Another doctor, Naga Suresh Veerapu, a virologist at the Department of Life Sciences at Shiv Nadar University said that the government is trying to hide its vaccine mismanagement. Veerapu claimed that a shortage of doses has compelled the government to increase the inter-dose gap.

India has followed the UK and Spain in extending the inter-dose gap of 16 weeks for those under the age of 60 who have been given the vaccine. However, the Indian health ministry hasn’t specified any age limits.

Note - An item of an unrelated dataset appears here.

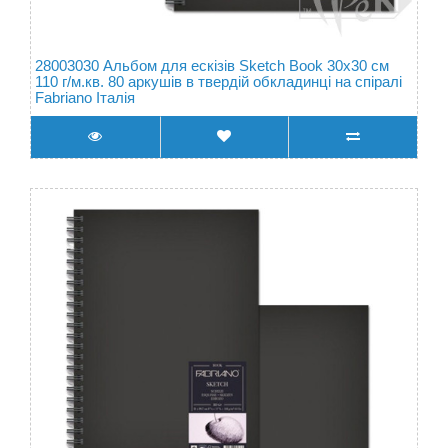
28003030 Альбом для ескізів Sketch Book 30х30 см
110 г/м.кв. 80 аркушів в твердій обкладинці на спіралі
Fabriano Італія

"Based on the available real-life evidence, particularly from the UK, the COVID-19 Working Group agreed to increase the dosing interval to 12 to 16 weeks between two doses of the Covishield vaccine," the statement issued by the ministry reads.

A study published by The Lancet in March also suggested that it is the dosing interval and not the dosing level which has the greatest impact on the efficacy of the vaccine.

"This is in line with previous research supporting greater efficacy with longer intervals with other vaccines such as influenza and Ebola. The study found vaccine efficacy reached 82.4 percent after a second dose in those with a dosing interval of 12 weeks or more. If the two doses were given less than six weeks apart, the efficacy was only 54.9 percent," the analysis noted.

However, many experts in Europe challenged this view, saying "these studies were not prospectively designed to establish whether vaccine efficacy would differ by dose interval; therefore, these post-hoc exploratory findings could be biased".

India's government panel also advised those who had been proved to have coronavirus to defer vaccination until six months after recovery.

According to the experts, after recovering, people automatically tend to build antibodies against the infection, which lasts for a good three months. 

"Basically, the first dose is of the greatest importance, and the second dose works as a booster for the action of the first. There is no point getting vaccinated just after recovering from COVID-19. It may be noted that the government might be trying to make sure that everybody has been given the first dose and those who haven't been infected should be given the preferences in order to stop the transmission," Veerapu said.

The recommendations have come at a time when several states are reporting a shortage of vaccines.

Meanwhile, some states have decided to bid globally to procure anti-coronavirus shots, with the domestic supply falling short to meet the rising demand. States such as Delhi, Maharashtra, Karnataka, Telangana, Uttarakhand, and Uttar Pradesh have invited bids from international vaccine-makers to make up for the acute domestic shortfall.